* Apply what you read
[a] According to the text on clusters of innovation below, list every item to which easier access yields competitive advantage in Porter's emphasis.
[b] Duplicate the passage from the text on clusters of innovation below, beginning at the words "COI combines the" and ending after the words "within the cluster.".

* Selected extract
= Clusters of Innovation =

Clusters of Innovations (COI) have been defined in 2015 as "global economic hot spots where new technologies germinate at an astounding rate and where pools of capital, expertise, and talent foster the development of new industries and new ways of doing business."

== Concept ==
The definition of a clusters of innovation (COI) is an evolution of the original concept of Business cluster which Michael Porter had proposed in 1990 as a "Geographically proximate group of interconnected companies and associated institutions in a particular field"

The most noticeable difference is the term innovation, which did not appear in the 1990 concept, although implied, because companies and other entities within the ecosystem and their relationships stimulate the development of new technologies and accelerate learning.
Porter's emphasis was on competitive advantage achieved through easier access to skills, suppliers, customers, specialized information, and complementary products and services which leads to lower costs and higher quality. In Porter's definition "industrial homogeneity" was a crucial aspect to distinguish amongst clusters, e.g. leather fashion, wine, microelectronics.

COI combines the previous concept of business cluster, enriched with new findings and analytical tools to better understand the level of dynamism of some clusters, above all Silicon Valley, the continued emergence of start ups, the continued generation of ideas and solutions and the "blooming" of more industrial fields within the cluster.

Clusters of innovation can also cause leapfrogging to occur.

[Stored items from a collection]
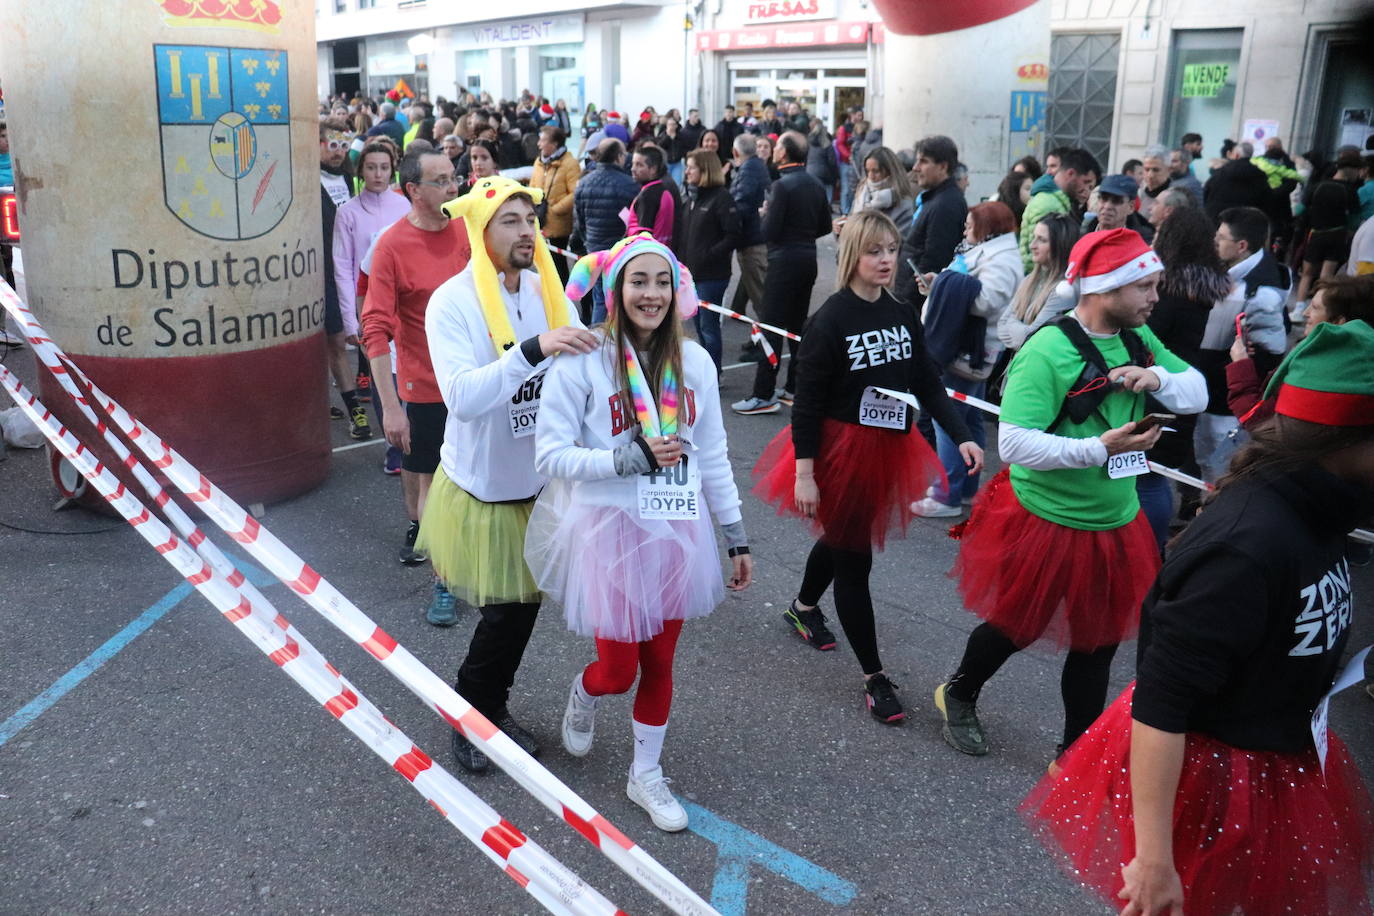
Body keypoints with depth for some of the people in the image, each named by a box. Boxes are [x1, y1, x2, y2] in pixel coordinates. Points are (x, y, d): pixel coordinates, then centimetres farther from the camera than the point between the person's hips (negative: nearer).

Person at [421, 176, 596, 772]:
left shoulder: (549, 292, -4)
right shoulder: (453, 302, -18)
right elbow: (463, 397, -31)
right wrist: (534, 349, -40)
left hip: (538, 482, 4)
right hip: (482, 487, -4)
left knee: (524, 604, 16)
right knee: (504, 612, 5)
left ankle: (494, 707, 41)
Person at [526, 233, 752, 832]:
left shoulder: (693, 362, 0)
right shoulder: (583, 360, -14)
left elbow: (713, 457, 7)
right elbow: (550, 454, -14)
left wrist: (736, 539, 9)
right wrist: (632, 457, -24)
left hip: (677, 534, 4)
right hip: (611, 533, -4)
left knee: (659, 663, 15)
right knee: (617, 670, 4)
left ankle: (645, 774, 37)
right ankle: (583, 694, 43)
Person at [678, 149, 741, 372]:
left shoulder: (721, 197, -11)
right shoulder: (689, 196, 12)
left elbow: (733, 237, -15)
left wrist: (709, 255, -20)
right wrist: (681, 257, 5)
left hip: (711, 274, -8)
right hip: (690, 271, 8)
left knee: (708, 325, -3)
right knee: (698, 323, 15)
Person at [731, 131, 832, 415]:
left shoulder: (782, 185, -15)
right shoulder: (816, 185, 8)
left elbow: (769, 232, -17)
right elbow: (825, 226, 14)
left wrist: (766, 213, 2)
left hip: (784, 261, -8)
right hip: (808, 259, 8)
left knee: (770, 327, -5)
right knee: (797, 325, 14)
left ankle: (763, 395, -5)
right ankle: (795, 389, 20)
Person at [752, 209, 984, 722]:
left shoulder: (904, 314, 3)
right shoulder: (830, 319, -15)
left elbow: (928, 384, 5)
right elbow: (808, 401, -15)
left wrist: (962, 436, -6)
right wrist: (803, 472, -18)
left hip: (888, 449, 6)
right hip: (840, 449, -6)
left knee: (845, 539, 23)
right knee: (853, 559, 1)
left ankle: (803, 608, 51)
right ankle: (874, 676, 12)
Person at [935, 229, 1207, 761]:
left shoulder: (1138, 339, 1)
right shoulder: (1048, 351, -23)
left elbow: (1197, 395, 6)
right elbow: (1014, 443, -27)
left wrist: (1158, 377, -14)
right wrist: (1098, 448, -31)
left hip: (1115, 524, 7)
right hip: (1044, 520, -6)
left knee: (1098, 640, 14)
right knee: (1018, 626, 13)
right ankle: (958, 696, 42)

* Task responses
[a]
- Skills
- Suppliers
- Customers
- Specialized information
- Complementary products and services

[b]
COI combines the previous concept of business cluster, enriched with new findings and analytical tools to better understand the level of dynamism of some clusters, above all Silicon Valley, the continued emergence of start ups, the continued generation of ideas and solutions and the "blooming" of more industrial fields within the cluster.